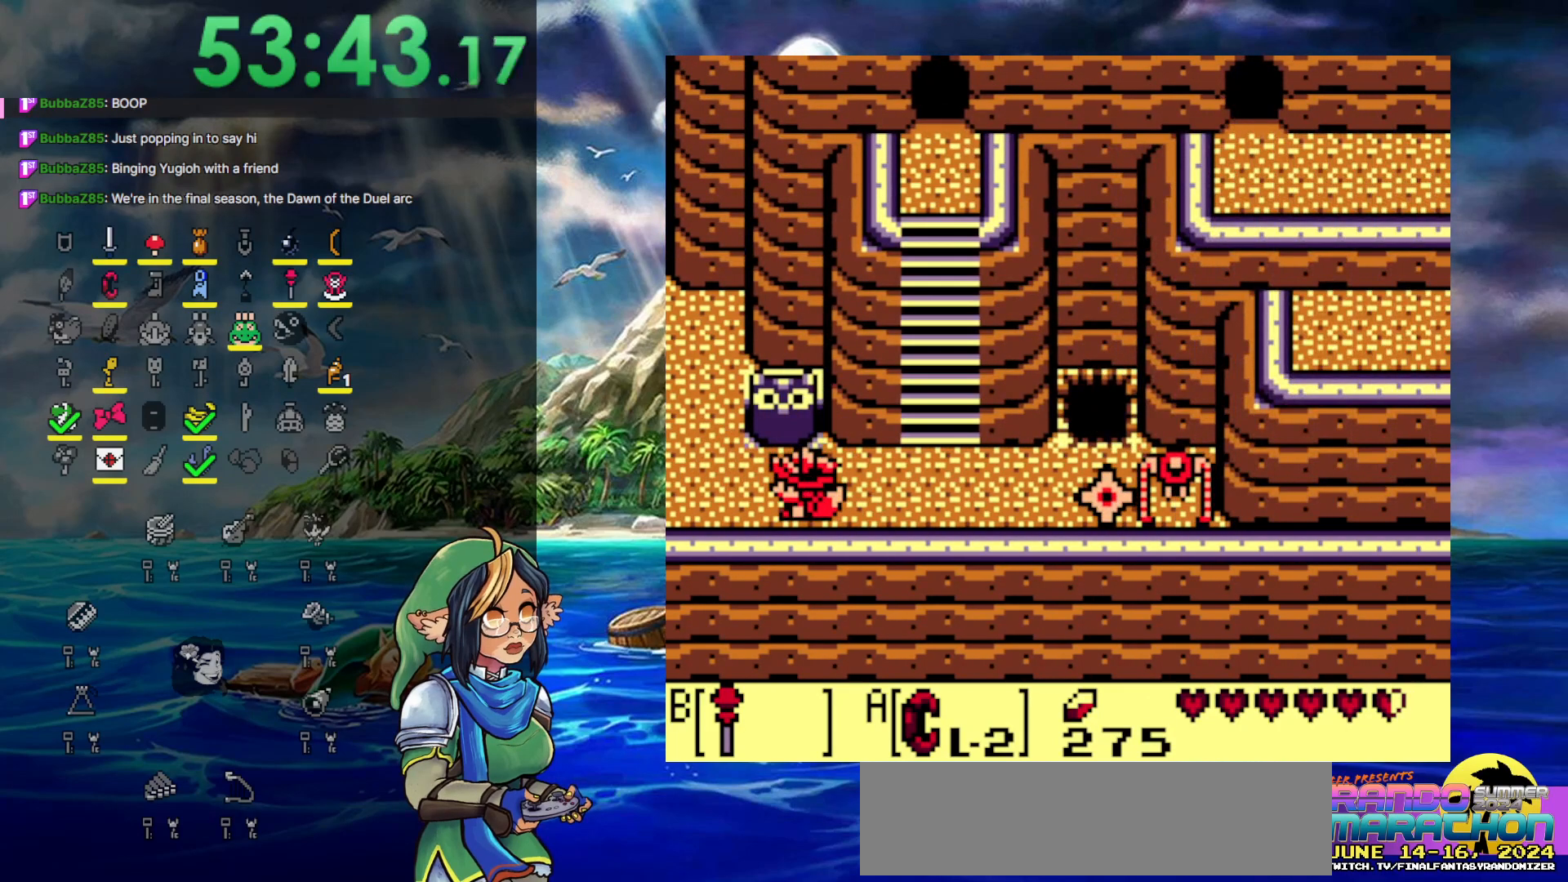
{"buttons": ["A"], "events": [[150, "DPAD_UP", "down"], [200, "DPAD_LEFT", "up"], [283, "A", "down"], [433, "DPAD_UP", "up"]]}
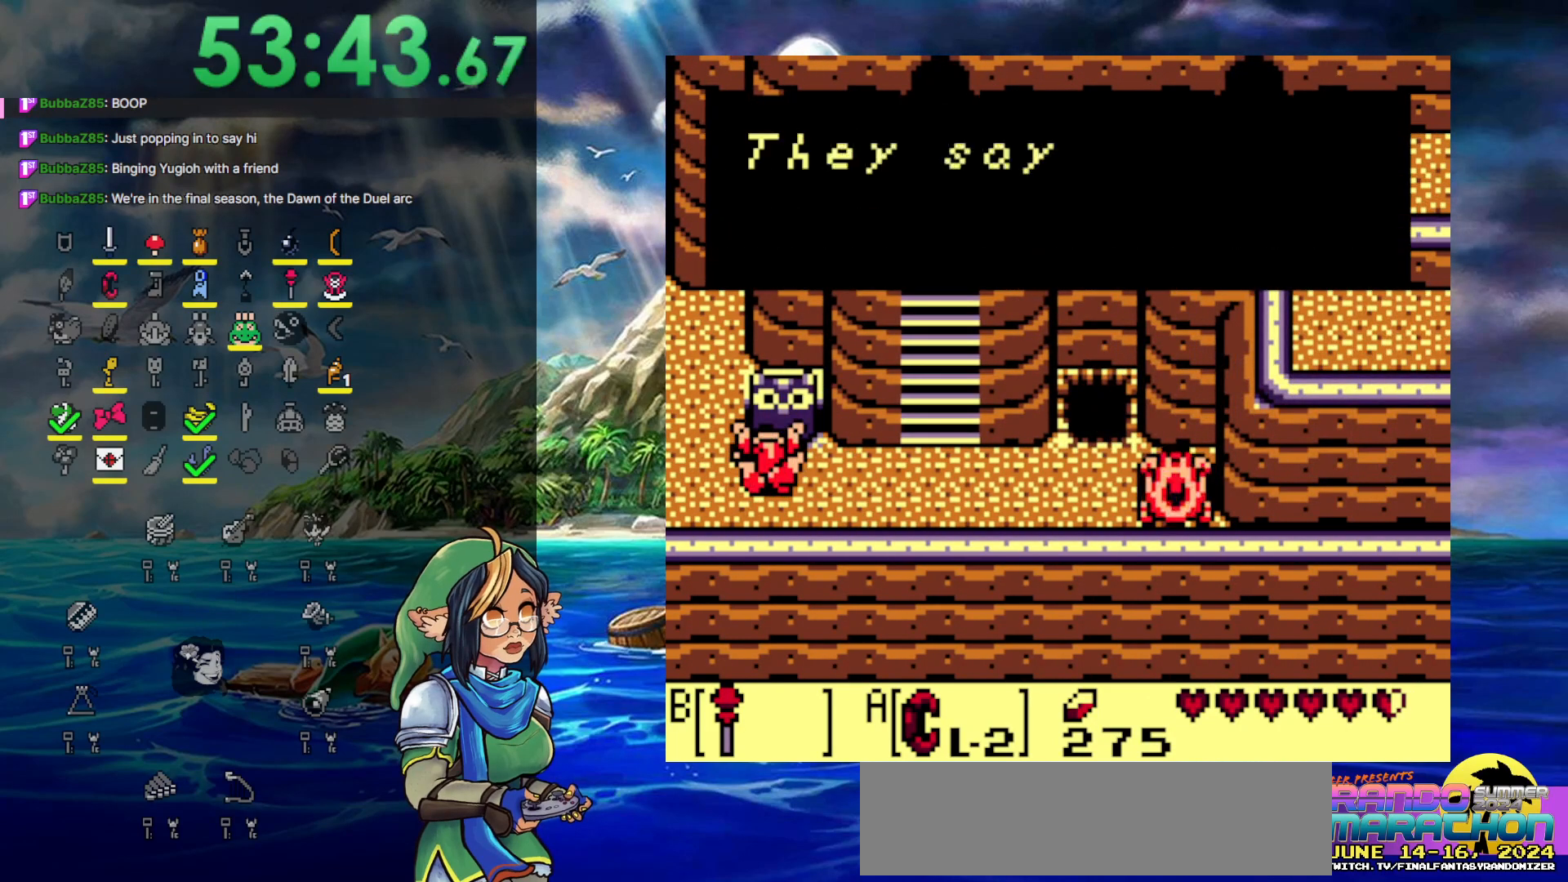
{"buttons": [], "events": [[267, "A", "up"]]}
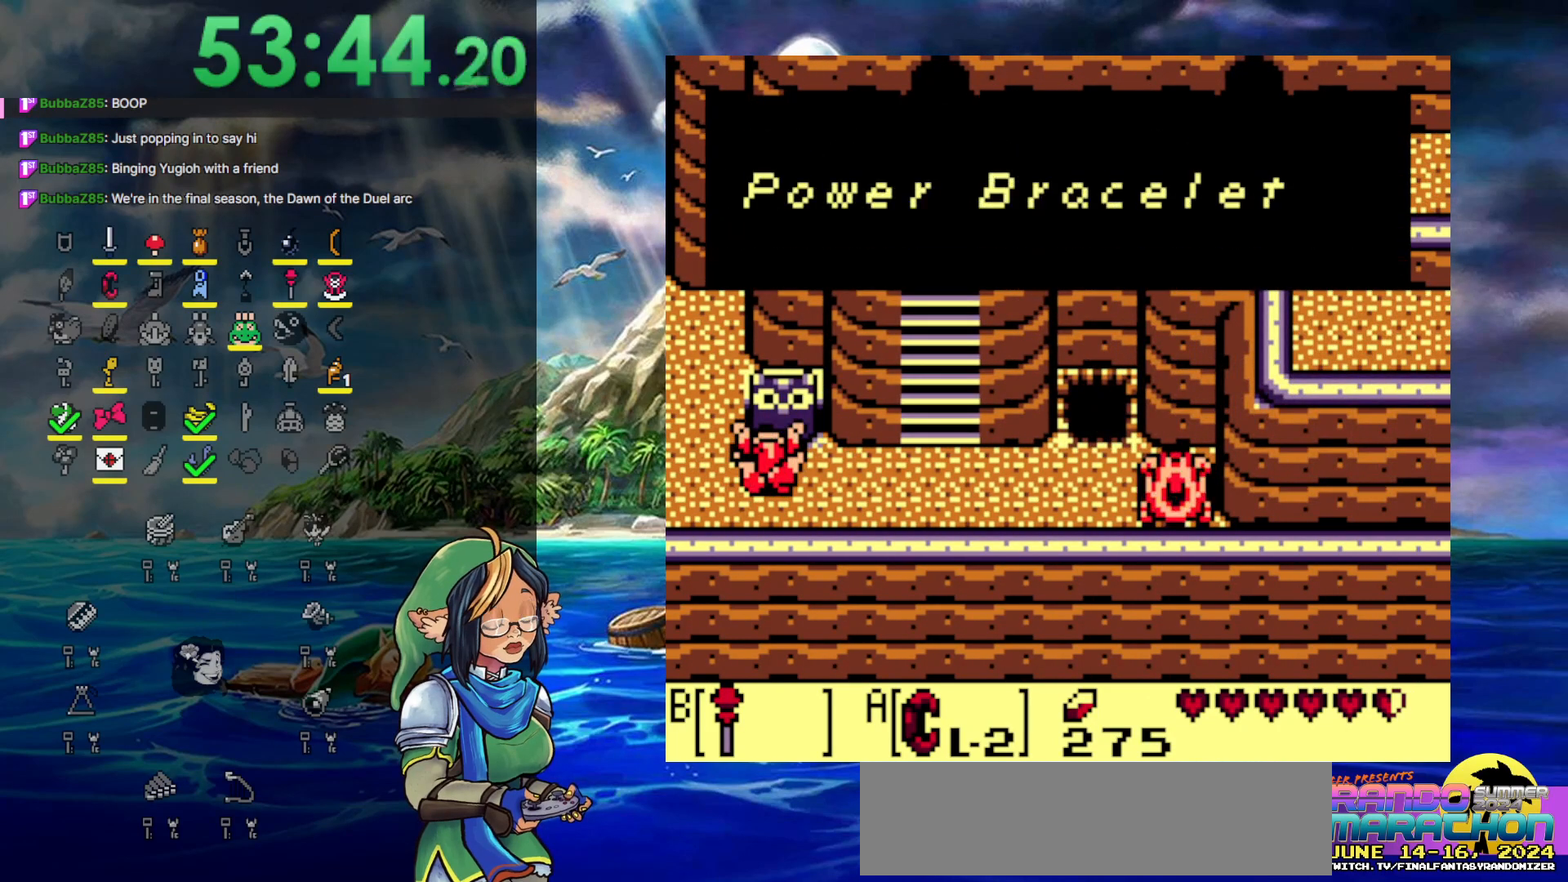
{"buttons": [], "events": [[17, "A", "down"], [350, "A", "up"]]}
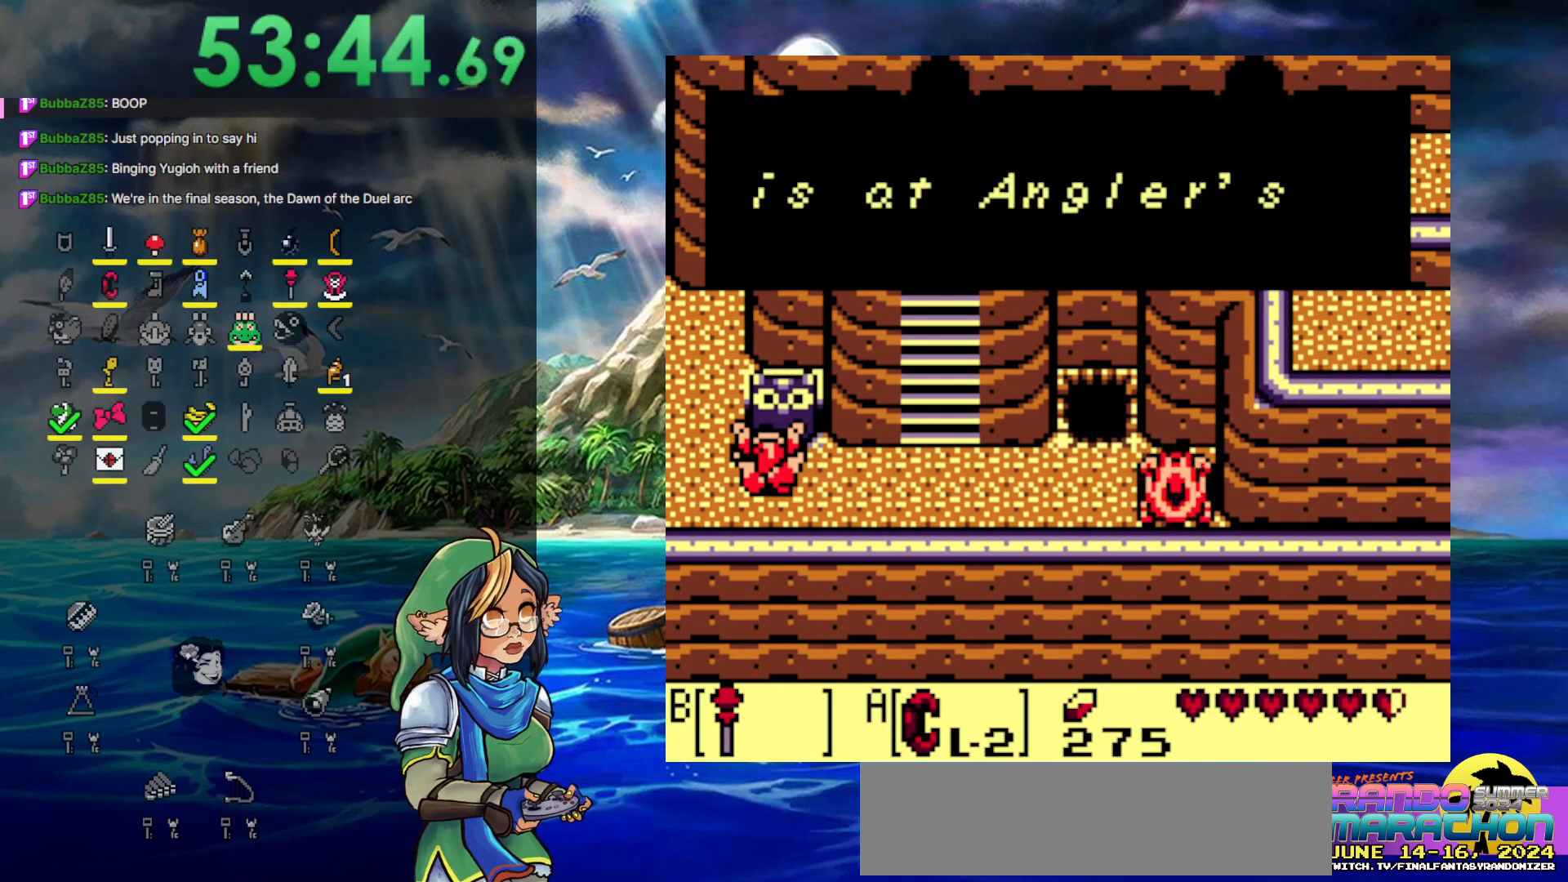
{"buttons": ["A", "DPAD_RIGHT"], "events": [[17, "A", "down"], [283, "A", "up"], [383, "A", "down"], [383, "DPAD_RIGHT", "down"]]}
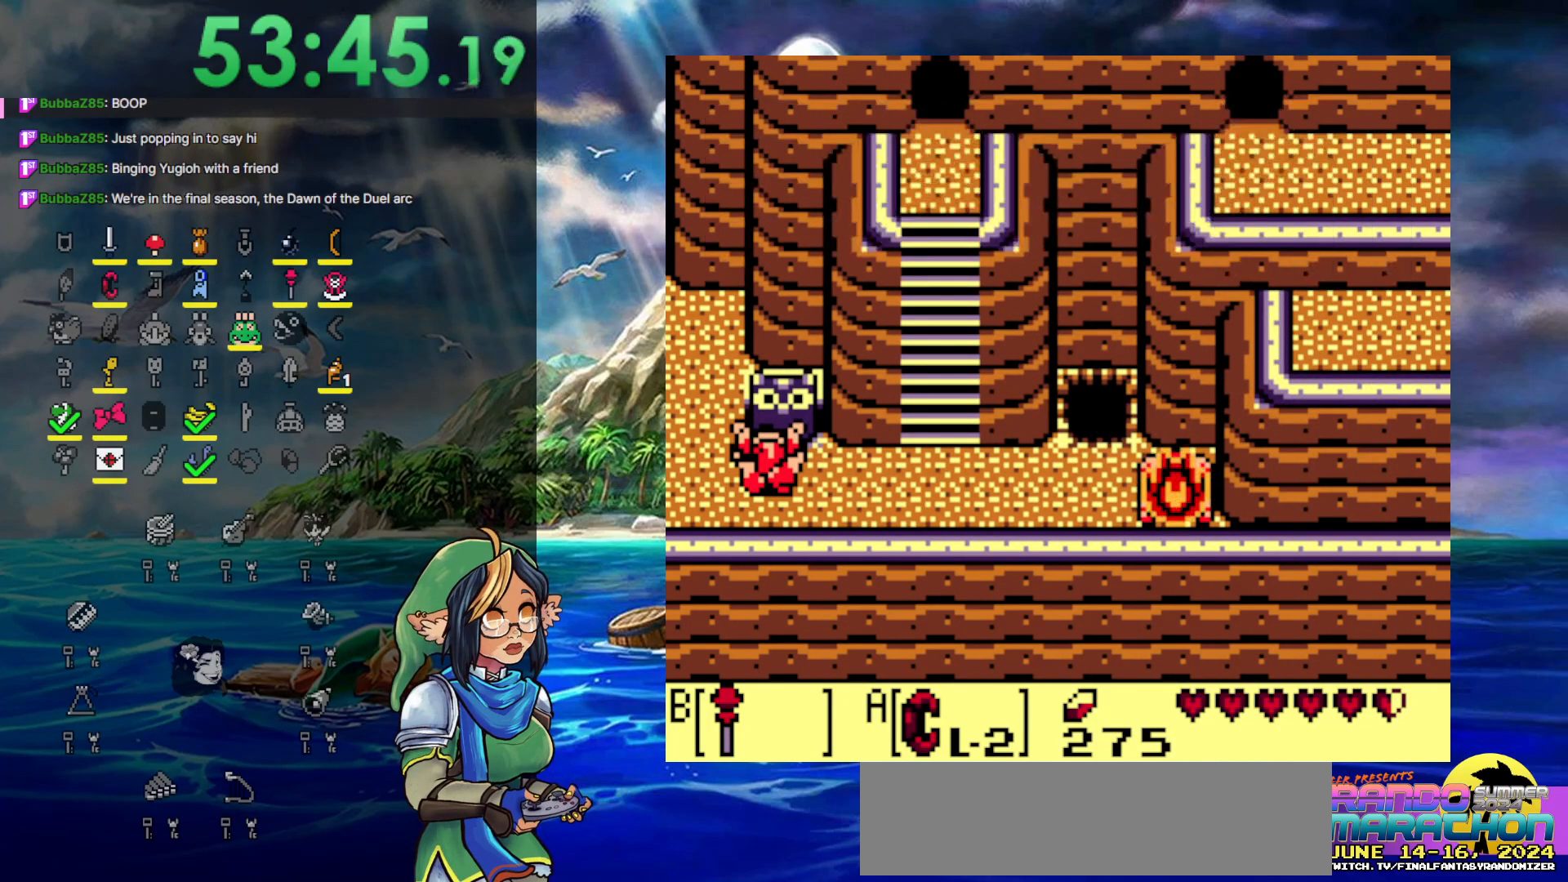
{"buttons": ["DPAD_RIGHT"], "events": [[50, "A", "up"]]}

# [What you have to do]
When you reach an image, pass over it, and retype all other material exactly.

# [Response]
{"buttons": ["A"], "events": [[150, "DPAD_UP", "down"], [200, "DPAD_LEFT", "up"], [283, "A", "down"], [433, "DPAD_UP", "up"]]}
{"buttons": [], "events": [[267, "A", "up"]]}
{"buttons": [], "events": [[17, "A", "down"], [350, "A", "up"]]}
{"buttons": ["A", "DPAD_RIGHT"], "events": [[17, "A", "down"], [283, "A", "up"], [383, "A", "down"], [383, "DPAD_RIGHT", "down"]]}
{"buttons": ["DPAD_RIGHT"], "events": [[50, "A", "up"]]}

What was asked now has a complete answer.